Deducing Truth from Correlation

TL;DR

This paper introduces 'dependent component analysis', showing that with three independent noisy copies of data, one can accurately infer the true underlying distribution, extending concepts similar to independent component analysis.

Contribution

The paper demonstrates that three independent noisy copies are sufficient to recover the true distribution, introducing a new approach called dependent component analysis.

Findings

Three copies suffice for maximum precision in distribution estimation.

Invertibility is activated through multiple parallel data uses.

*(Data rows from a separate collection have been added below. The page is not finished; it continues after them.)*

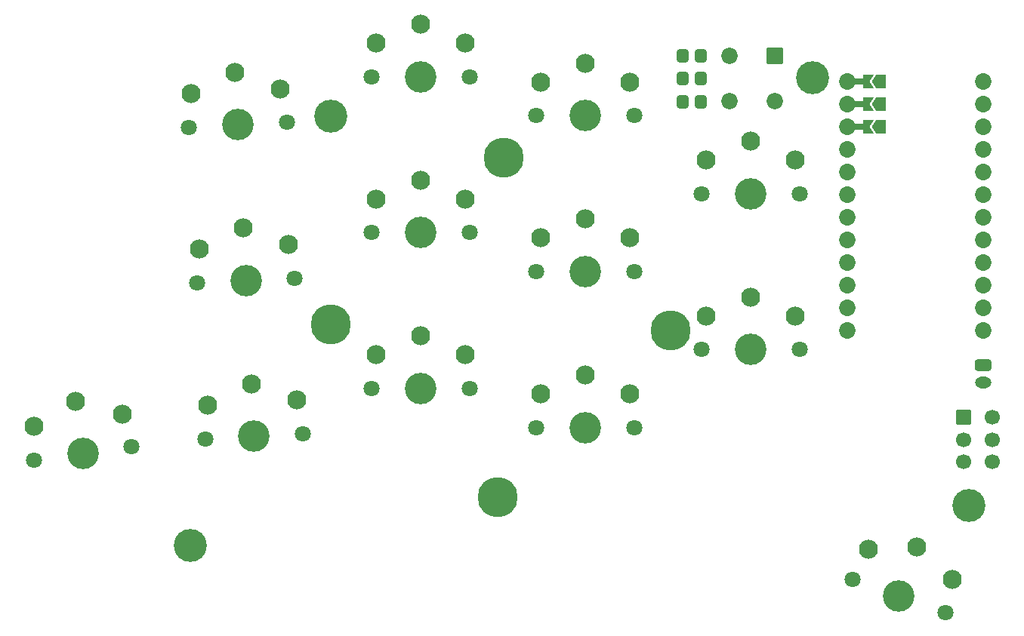
<source format=gbr>
%TF.GenerationSoftware,KiCad,Pcbnew,8.0.5-1.fc40*%
%TF.CreationDate,2024-10-14T16:03:34+11:00*%
%TF.ProjectId,pueo,7075656f-2e6b-4696-9361-645f70636258,0.1*%
%TF.SameCoordinates,Original*%
%TF.FileFunction,Soldermask,Top*%
%TF.FilePolarity,Negative*%
%FSLAX46Y46*%
G04 Gerber Fmt 4.6, Leading zero omitted, Abs format (unit mm)*
G04 Created by KiCad (PCBNEW 8.0.5-1.fc40) date 2024-10-14 16:03:34*
%MOMM*%
%LPD*%
G01*
G04 APERTURE LIST*
G04 Aperture macros list*
%AMRoundRect*
0 Rectangle with rounded corners*
0 $1 Rounding radius*
0 $2 $3 $4 $5 $6 $7 $8 $9 X,Y pos of 4 corners*
0 Add a 4 corners polygon primitive as box body*
4,1,4,$2,$3,$4,$5,$6,$7,$8,$9,$2,$3,0*
0 Add four circle primitives for the rounded corners*
1,1,$1+$1,$2,$3*
1,1,$1+$1,$4,$5*
1,1,$1+$1,$6,$7*
1,1,$1+$1,$8,$9*
0 Add four rect primitives between the rounded corners*
20,1,$1+$1,$2,$3,$4,$5,0*
20,1,$1+$1,$4,$5,$6,$7,0*
20,1,$1+$1,$6,$7,$8,$9,0*
20,1,$1+$1,$8,$9,$2,$3,0*%
%AMFreePoly0*
4,1,16,0.535355,0.785355,0.550000,0.750000,0.550000,-0.750000,0.535355,-0.785355,0.500000,-0.800000,-0.650000,-0.800000,-0.685355,-0.785355,-0.700000,-0.750000,-0.691603,-0.722265,-0.210093,0.000000,-0.691603,0.722265,-0.699029,0.759806,-0.677735,0.791603,-0.650000,0.800000,0.500000,0.800000,0.535355,0.785355,0.535355,0.785355,$1*%
%AMFreePoly1*
4,1,16,0.535355,0.785355,0.541603,0.777735,1.041603,0.027735,1.049029,-0.009806,1.041603,-0.027735,0.541603,-0.777735,0.509806,-0.799029,0.500000,-0.800000,-0.500000,-0.800000,-0.535355,-0.785355,-0.550000,-0.750000,-0.550000,0.750000,-0.535355,0.785355,-0.500000,0.800000,0.500000,0.800000,0.535355,0.785355,0.535355,0.785355,$1*%
G04 Aperture macros list end*
%ADD10RoundRect,0.270833X-0.379167X-0.479167X0.379167X-0.479167X0.379167X0.479167X-0.379167X0.479167X0*%
%ADD11C,1.801800*%
%ADD12C,3.529000*%
%ADD13C,2.132000*%
%ADD14O,1.850000X1.300000*%
%ADD15C,3.700000*%
%ADD16FreePoly0,180.000000*%
%ADD17RoundRect,0.050000X-0.762000X0.250000X-0.762000X-0.250000X0.762000X-0.250000X0.762000X0.250000X0*%
%ADD18C,1.852600*%
%ADD19FreePoly1,180.000000*%
%ADD20RoundRect,0.102000X-0.820000X0.820000X-0.820000X-0.820000X0.820000X-0.820000X0.820000X0.820000X0*%
%ADD21C,1.844000*%
%ADD22C,4.500000*%
%ADD23RoundRect,0.270833X-0.654167X0.379167X-0.654167X-0.379167X0.654167X-0.379167X0.654167X0.379167X0*%
%ADD24RoundRect,0.050000X-0.800000X0.800000X-0.800000X-0.800000X0.800000X-0.800000X0.800000X0.800000X0*%
%ADD25C,1.700000*%
G04 APERTURE END LIST*
D10*
%TO.C,REF\u002A\u002A*%
X176584161Y-94744024D03*
X178584161Y-94744024D03*
%TD*%
D11*
%TO.C,S12*%
X178656026Y-105093880D03*
D12*
X184156026Y-105093880D03*
D11*
X189656026Y-105093880D03*
D13*
X179156026Y-101293880D03*
X189156026Y-101293880D03*
X184156026Y-99193880D03*
%TD*%
D11*
%TO.C,S3*%
X122083323Y-115128893D03*
D12*
X127575785Y-114841045D03*
D11*
X133068247Y-114553197D03*
D13*
X122383761Y-111307933D03*
X132370056Y-110784573D03*
X127267003Y-108949131D03*
%TD*%
D14*
%TO.C,*%
X210230620Y-126293722D03*
%TD*%
D15*
%TO.C,REF\u002A\u002A*%
X121376426Y-144550274D03*
%TD*%
D11*
%TO.C,S8*%
X160156028Y-131343879D03*
D12*
X165656028Y-131343879D03*
D11*
X171156028Y-131343879D03*
D13*
X160656028Y-127543879D03*
X170656028Y-127543879D03*
X165656028Y-125443879D03*
%TD*%
D15*
%TO.C,REF\u002A\u002A*%
X208656029Y-140093879D03*
%TD*%
D16*
%TO.C,MCU1*%
X197331031Y-92498881D03*
D17*
X196406032Y-92498882D03*
D18*
X195036038Y-92498883D03*
X210276027Y-92498885D03*
D16*
X197331031Y-95038882D03*
D17*
X196406030Y-95038882D03*
D18*
X195036031Y-95038882D03*
X210276031Y-95038883D03*
X195036032Y-97578881D03*
X210276033Y-97578882D03*
D16*
X197331032Y-97578882D03*
D17*
X196406030Y-97578882D03*
D18*
X210276032Y-100118884D03*
X195036031Y-100118884D03*
D19*
X198781028Y-92498881D03*
X198781031Y-95038881D03*
X198781031Y-97578882D03*
D18*
X210276031Y-102658882D03*
X210276031Y-105198881D03*
X210276031Y-107738883D03*
X210276032Y-110278883D03*
X210276031Y-112818880D03*
X210276030Y-115358883D03*
X210276031Y-117898882D03*
X210276024Y-120438881D03*
X195036030Y-102658881D03*
X195036031Y-105198881D03*
X195036031Y-107738883D03*
X195036031Y-110278882D03*
X195036030Y-112818880D03*
X195036029Y-115358882D03*
X195036031Y-117898881D03*
X195036035Y-120438879D03*
%TD*%
D11*
%TO.C,S13*%
X195637720Y-148362766D03*
D12*
X200806029Y-150243877D03*
D11*
X205974338Y-152124988D03*
D13*
X197407242Y-144962944D03*
X206804169Y-148383146D03*
X202823948Y-144699691D03*
%TD*%
D15*
%TO.C,REF\u002A\u002A*%
X191094500Y-92098000D03*
%TD*%
D11*
%TO.C,S2*%
X122999204Y-132604913D03*
D12*
X128491666Y-132317065D03*
D11*
X133984128Y-132029217D03*
D13*
X123299642Y-128783953D03*
X133285937Y-128260593D03*
X128182884Y-126425151D03*
%TD*%
D20*
%TO.C,REF\u002A\u002A*%
X186851025Y-89617471D03*
D21*
X186851025Y-94697471D03*
X181771025Y-94697471D03*
X181771025Y-89617471D03*
%TD*%
D11*
%TO.C,S7*%
X141656030Y-91968878D03*
D12*
X147156030Y-91968878D03*
D11*
X152656030Y-91968878D03*
D13*
X142156030Y-88168878D03*
X152156030Y-88168878D03*
X147156030Y-86068878D03*
%TD*%
D11*
%TO.C,S5*%
X141656030Y-126968877D03*
D12*
X147156030Y-126968877D03*
D11*
X152656030Y-126968877D03*
D13*
X142156030Y-123168877D03*
X152156030Y-123168877D03*
X147156030Y-121068877D03*
%TD*%
D11*
%TO.C,S10*%
X160156031Y-96343881D03*
D12*
X165656031Y-96343881D03*
D11*
X171156031Y-96343881D03*
D13*
X160656031Y-92543881D03*
X170656031Y-92543881D03*
X165656031Y-90443881D03*
%TD*%
D11*
%TO.C,S4*%
X121167441Y-97652877D03*
D12*
X126659903Y-97365029D03*
D11*
X132152365Y-97077181D03*
D13*
X121467879Y-93831917D03*
X131454174Y-93308557D03*
X126351121Y-91473115D03*
%TD*%
D10*
%TO.C,REF\u002A\u002A*%
X176584162Y-89594022D03*
X178584162Y-89594022D03*
%TD*%
D11*
%TO.C,S11*%
X178656029Y-122593876D03*
D12*
X184156029Y-122593876D03*
D11*
X189656029Y-122593876D03*
D13*
X179156029Y-118793876D03*
X189156029Y-118793876D03*
X184156029Y-116693876D03*
%TD*%
D11*
%TO.C,S6*%
X141656027Y-109468877D03*
D12*
X147156027Y-109468877D03*
D11*
X152656027Y-109468877D03*
D13*
X142156027Y-105668877D03*
X152156027Y-105668877D03*
X147156027Y-103568877D03*
%TD*%
D11*
%TO.C,S1*%
X103846277Y-135039284D03*
D12*
X109292743Y-134273832D03*
D11*
X114739209Y-133508380D03*
D13*
X103812545Y-131206675D03*
X113715226Y-129814948D03*
X108471622Y-128431250D03*
%TD*%
D15*
%TO.C,REF\u002A\u002A*%
X137095585Y-96366398D03*
%TD*%
D10*
%TO.C,REF\u002A\u002A*%
X176584162Y-92157474D03*
X178584162Y-92157474D03*
%TD*%
D22*
%TO.C,REF\u002A\u002A*%
X137125410Y-119801411D03*
X156504977Y-101086780D03*
X155840041Y-139180978D03*
X175219608Y-120466347D03*
%TD*%
D23*
%TO.C,*%
X210230624Y-124293721D03*
%TD*%
D11*
%TO.C,S9*%
X160156024Y-113843883D03*
D12*
X165656024Y-113843883D03*
D11*
X171156024Y-113843883D03*
D13*
X160656024Y-110043883D03*
X170656024Y-110043883D03*
X165656024Y-107943883D03*
%TD*%
D24*
%TO.C,on/off*%
X208056031Y-130193873D03*
D25*
X208056024Y-132693874D03*
X208056039Y-135193873D03*
X211256041Y-130193865D03*
X211256036Y-132693873D03*
X211256025Y-135193872D03*
%TD*%
M02*

</source>
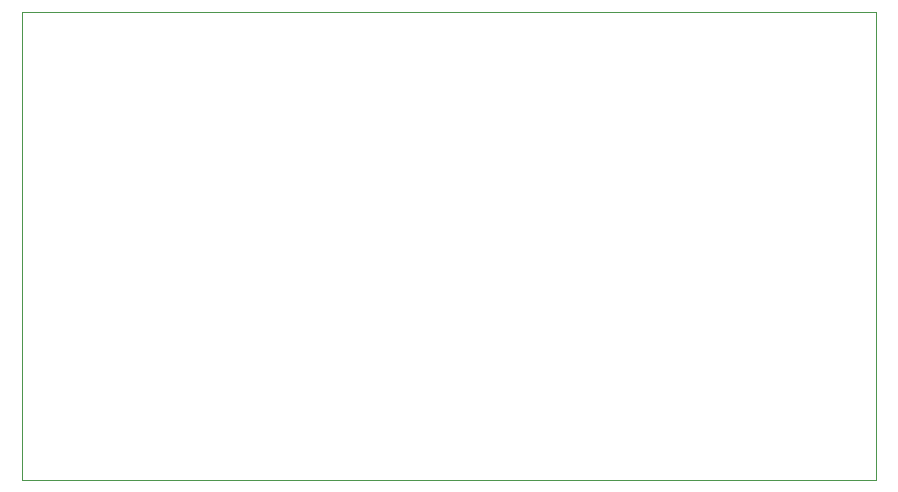
<source format=gbr>
%TF.GenerationSoftware,KiCad,Pcbnew,8.0.2*%
%TF.CreationDate,2024-06-03T18:04:33-06:00*%
%TF.ProjectId,2024_ECG_FinalProject,32303234-5f45-4434-975f-46696e616c50,rev?*%
%TF.SameCoordinates,Original*%
%TF.FileFunction,Profile,NP*%
%FSLAX46Y46*%
G04 Gerber Fmt 4.6, Leading zero omitted, Abs format (unit mm)*
G04 Created by KiCad (PCBNEW 8.0.2) date 2024-06-03 18:04:33*
%MOMM*%
%LPD*%
G01*
G04 APERTURE LIST*
%TA.AperFunction,Profile*%
%ADD10C,0.050000*%
%TD*%
G04 APERTURE END LIST*
D10*
X86055200Y-54457600D02*
X158394400Y-54457600D01*
X158394400Y-94056200D01*
X86055200Y-94056200D01*
X86055200Y-54457600D01*
M02*

</source>
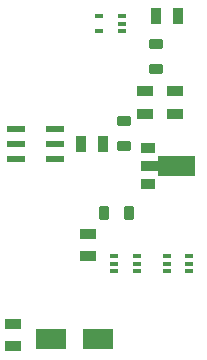
<source format=gbr>
%TF.GenerationSoftware,KiCad,Pcbnew,(5.99.0-6526-g442f40fa66)*%
%TF.CreationDate,2020-10-31T18:39:34+01:00*%
%TF.ProjectId,RFSWITCH01A,52465357-4954-4434-9830-31412e6b6963,rev?*%
%TF.SameCoordinates,Original*%
%TF.FileFunction,Paste,Bot*%
%TF.FilePolarity,Positive*%
%FSLAX46Y46*%
G04 Gerber Fmt 4.6, Leading zero omitted, Abs format (unit mm)*
G04 Created by KiCad (PCBNEW (5.99.0-6526-g442f40fa66)) date 2020-10-31 18:39:34*
%MOMM*%
%LPD*%
G01*
G04 APERTURE LIST*
G04 Aperture macros list*
%AMRoundRect*
0 Rectangle with rounded corners*
0 $1 Rounding radius*
0 $2 $3 $4 $5 $6 $7 $8 $9 X,Y pos of 4 corners*
0 Add a 4 corners polygon primitive as box body*
4,1,4,$2,$3,$4,$5,$6,$7,$8,$9,$2,$3,0*
0 Add four circle primitives for the rounded corners*
1,1,$1+$1,$2,$3,0*
1,1,$1+$1,$4,$5,0*
1,1,$1+$1,$6,$7,0*
1,1,$1+$1,$8,$9,0*
0 Add four rect primitives between the rounded corners*
20,1,$1+$1,$2,$3,$4,$5,0*
20,1,$1+$1,$4,$5,$6,$7,0*
20,1,$1+$1,$6,$7,$8,$9,0*
20,1,$1+$1,$8,$9,$2,$3,0*%
G04 Aperture macros list end*
%ADD10R,2.500000X1.800000*%
%ADD11R,0.650000X0.400000*%
%ADD12R,1.300000X0.900000*%
%ADD13R,1.397000X0.889000*%
%ADD14RoundRect,0.218750X-0.381250X0.218750X-0.381250X-0.218750X0.381250X-0.218750X0.381250X0.218750X0*%
%ADD15R,0.889000X1.397000*%
%ADD16R,1.500000X0.600000*%
%ADD17RoundRect,0.218750X0.218750X0.381250X-0.218750X0.381250X-0.218750X-0.381250X0.218750X-0.381250X0*%
G04 APERTURE END LIST*
D10*
%TO.C,D1*%
X15240000Y10160000D03*
X19240000Y10160000D03*
%TD*%
D11*
%TO.C,U3*%
X20640000Y15860000D03*
X20640000Y16510000D03*
X20640000Y17160000D03*
X22540000Y17160000D03*
X22540000Y16510000D03*
X22540000Y15860000D03*
%TD*%
D12*
%TO.C,U2*%
X23496000Y23265000D03*
G36*
X27446000Y23898500D02*
G01*
X24321000Y23898500D01*
X24321000Y24315000D01*
X22846000Y24315000D01*
X22846000Y25215000D01*
X24321000Y25215000D01*
X24321000Y25631500D01*
X27446000Y25631500D01*
X27446000Y23898500D01*
G37*
X23496000Y26265000D03*
%TD*%
D13*
%TO.C,C1*%
X12065000Y11430000D03*
X12065000Y9525000D03*
%TD*%
D11*
%TO.C,U1*%
X21270000Y37480000D03*
X21270000Y36830000D03*
X21270000Y36180000D03*
X19370000Y36180000D03*
X19370000Y37480000D03*
%TD*%
D13*
%TO.C,C4*%
X23241000Y31115000D03*
X23241000Y29210000D03*
%TD*%
D14*
%TO.C,L2*%
X21463000Y28575000D03*
X21463000Y26450000D03*
%TD*%
D15*
%TO.C,C2*%
X24130000Y37465000D03*
X26035000Y37465000D03*
%TD*%
D14*
%TO.C,L1*%
X24130000Y35145000D03*
X24130000Y33020000D03*
%TD*%
D13*
%TO.C,C6*%
X18415000Y19050000D03*
X18415000Y17145000D03*
%TD*%
D16*
%TO.C,FL1*%
X15620000Y27940000D03*
X15620000Y26670000D03*
X15620000Y25400000D03*
X12320000Y25400000D03*
X12320000Y26670000D03*
X12320000Y27940000D03*
%TD*%
D11*
%TO.C,U4*%
X26985000Y17160000D03*
X26985000Y16510000D03*
X26985000Y15860000D03*
X25085000Y15860000D03*
X25085000Y16510000D03*
X25085000Y17160000D03*
%TD*%
D13*
%TO.C,C3*%
X25781000Y31115000D03*
X25781000Y29210000D03*
%TD*%
D15*
%TO.C,C5*%
X17780000Y26670000D03*
X19685000Y26670000D03*
%TD*%
D17*
%TO.C,L3*%
X21890500Y20828000D03*
X19765500Y20828000D03*
%TD*%
M02*

</source>
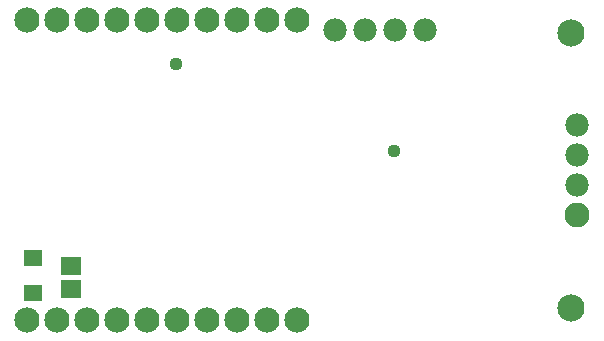
<source format=gbr>
G04 EAGLE Gerber RS-274X export*
G75*
%MOMM*%
%FSLAX34Y34*%
%LPD*%
%INSoldermask Top*%
%IPPOS*%
%AMOC8*
5,1,8,0,0,1.08239X$1,22.5*%
G01*
%ADD10R,1.603200X1.403200*%
%ADD11R,1.703200X1.503200*%
%ADD12C,1.981200*%
%ADD13C,2.103200*%
%ADD14C,2.303200*%
%ADD15C,2.133600*%
%ADD16C,1.109600*%


D10*
X37440Y75680D03*
X37440Y45680D03*
D11*
X69480Y68650D03*
X69480Y49650D03*
D12*
X498158Y188100D03*
X498158Y162700D03*
X498158Y137300D03*
D13*
X498158Y111900D03*
D14*
X493158Y266500D03*
X493158Y33500D03*
D12*
X369650Y268410D03*
X344250Y268410D03*
X318850Y268410D03*
X293450Y268410D03*
D15*
X260925Y276800D03*
X235525Y276800D03*
X210125Y276800D03*
X184725Y276800D03*
X159325Y276800D03*
X133925Y276800D03*
X108525Y277000D03*
X83125Y277000D03*
X57725Y277000D03*
X32325Y277000D03*
X32325Y23000D03*
X57725Y23000D03*
X83125Y23000D03*
X108525Y23000D03*
X133925Y23000D03*
X159325Y23000D03*
X184725Y23000D03*
X210125Y23000D03*
X235525Y23000D03*
X260925Y23000D03*
D16*
X158750Y240030D03*
X342900Y166370D03*
M02*

</source>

Generalizations to different alphabet sizes are provided.

Abstract

This work is motivated by a question at the heart of unsupervised learning approaches: Assume we are collecting a number K of (subjective) opinions about some event E from K different agents. Can we infer E from them? Prima facie this seems impossible, since the agents may be lying. We model this task by letting the events be distributed according to some distribution p and the task is to estimate p under unknown noise. Again, this is impossible without additional assumptions. We report here the finding of very natural such assumptions - the availability of multiple copies of the true data, each under independent and invertible (in the sense of matrices) noise, is already sufficient: If the true distribution and the observations are modeled on the same finite alphabet, then the number of such copies needed to determine p to the highest possible precision is exactly three! This result can be seen as a counterpart to independent component analysis. Therefore, we call our approach 'dependent component analysis'. In addition, we present generalizations of the model to different alphabet sizes at in- and output. A second result is found: the 'activation' of invertibility through multiple parallel uses.